On the other hand, many of the same companies have come under fire from the opposite end of the political spectrum for votes that Republicans say put a liberal agenda above corporate duties to shareholders. Since BlackRock and State Street are the managers of the Federal Employees Savings Plan for their retirement, makes sense. Pat Toomey from Pennsylvania and Ron Johnson from Wisconsin wrote a letter in July to the Federal Retirement Thrift Investment Board requesting a briefing on the two companies’ proxy voting policies and the agency’s oversight and recourse if the positions violate the companies’ fiduciary duty to retirees.

“We are concerned that BlackRock and SSGA are prioritizing their CEOs’ personal political views over the financial security of retirees,” Toomey and Johnson wrote. “Federal law explicitly requires all plan trustees, including BlackRock and SSGA, to fulfill their responsibilities” solely in the interests of participants and beneficiaries and for the exclusive purpose of providing benefits to participants and their beneficiaries. “

Prepare for a busy season
In 2021, the two companies and other asset managers helped create a proxy season that was “revolutionary in many ways”, including majority support for environmental proposals more than ever before and near unanimous votes for disclosure of workforce diversity figures, according to to a study by shareholder activism data firm Insightia. Globally, proposals on political and lobbying transparency received 38% of the vote in 2021, up from 26% in 2016, according to the study. BlackRock, Vanguard and State Street each voted far more often last year than in 2020 in favor of proposals relating to environmental and social goals. And the very first votes on the new racial audit proposals last year received the support of 33% of shareholders.

“First, some boards might be tempted to dismiss an activist investor’s focus on diversity as a cynical ploy to exploit the current zeitgeist,” wrote company founder Pat McHugh. proxy and shareholder advisory firm Okapi Partners, in the report. “But the fact remains that many investors – and not just activists – see diversity on the board and among the workforce as critical factors in a company’s performance – and the inability to resolve these issues as a material risk to value.”

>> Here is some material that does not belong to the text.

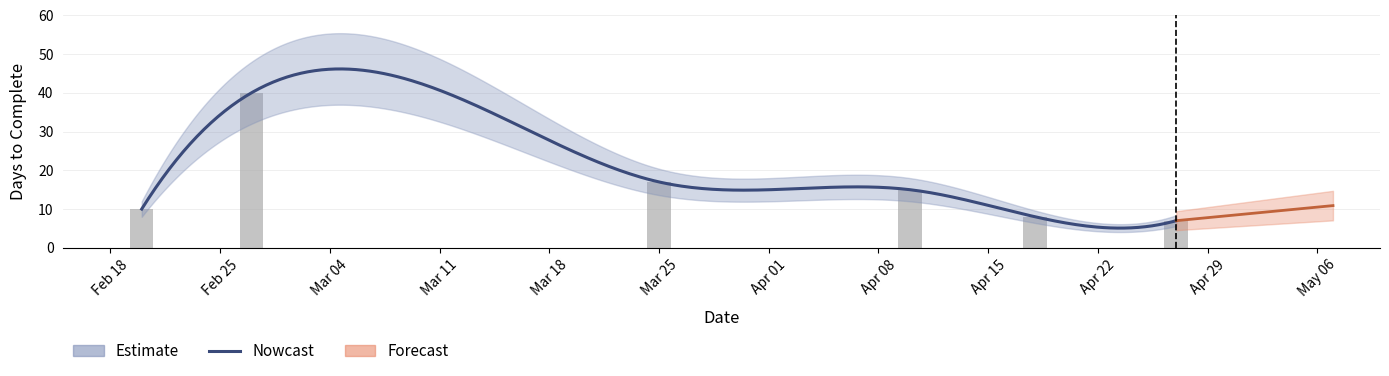

How many bars are there in total?

6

Such questions loom over asset managers in the 2022 proxy season. Meanwhile, reports such as the latest and latest report from the SEIU-led group a last month of the Diversity and Inclusion Subcommittee of the House Financial Services Committee provide unprecedented new data on the workforce, operations and governance of companies. They launched a variety of programs around the recruitment of more diversified talents and work with more customers of historically excluded groups. Activists aim to ensure the “racial calculus” of 2020 does not fade away.

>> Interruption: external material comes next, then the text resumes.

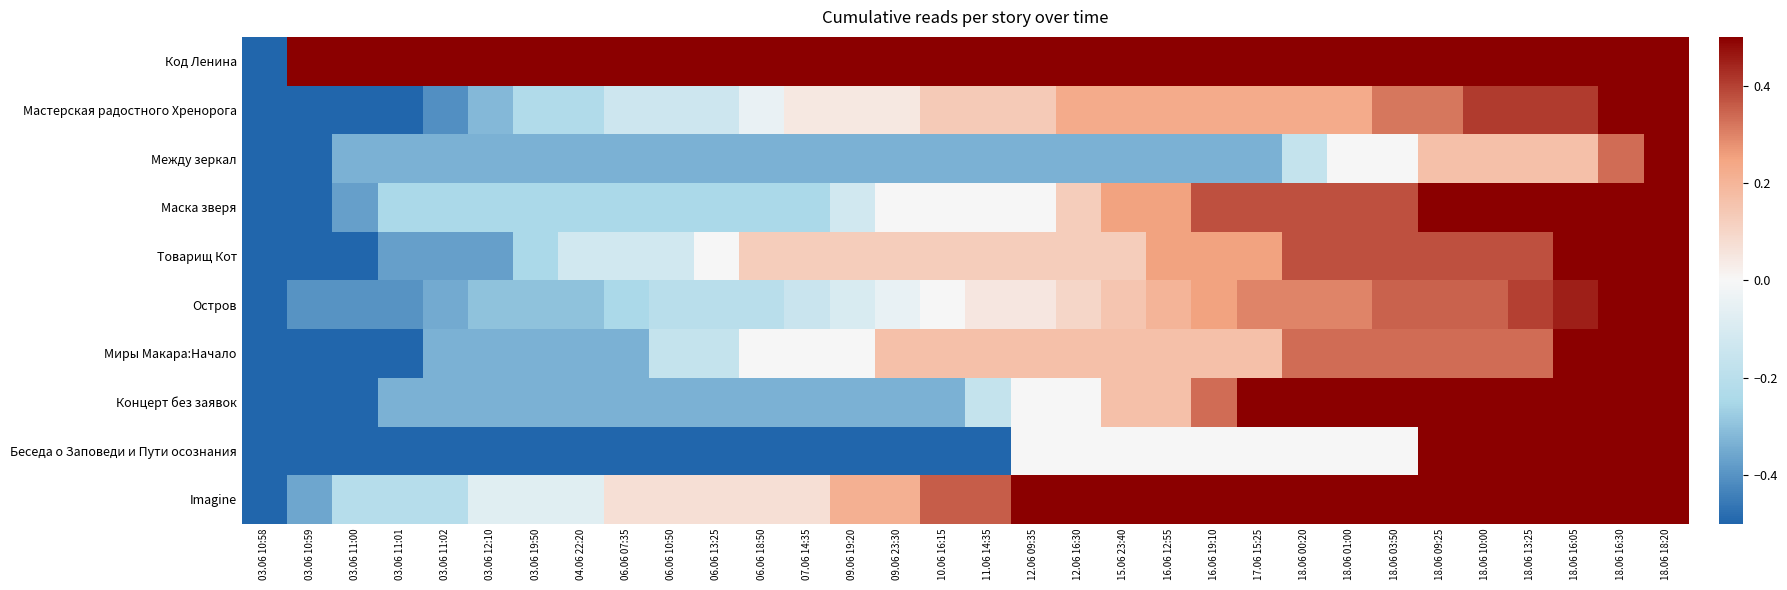

What is the minimum value shown in the chart?

-0.5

“I have spent over 30 years of my career leading DEI strategies for multiple multinational organizations in different industries in the United States and abroad, so I understand the complexities and nuances as well as the challenges of this job at across companies and cultures,” Michelle Gadsden-Williams, global head of diversity, equity and inclusion at BlackRock, said during a hearing held by the subcommittee last month. “We still have a lot of work to do at BlackRock, but thanks to our continued commitment and focus, I know we are on track to make significant and sustained progress.”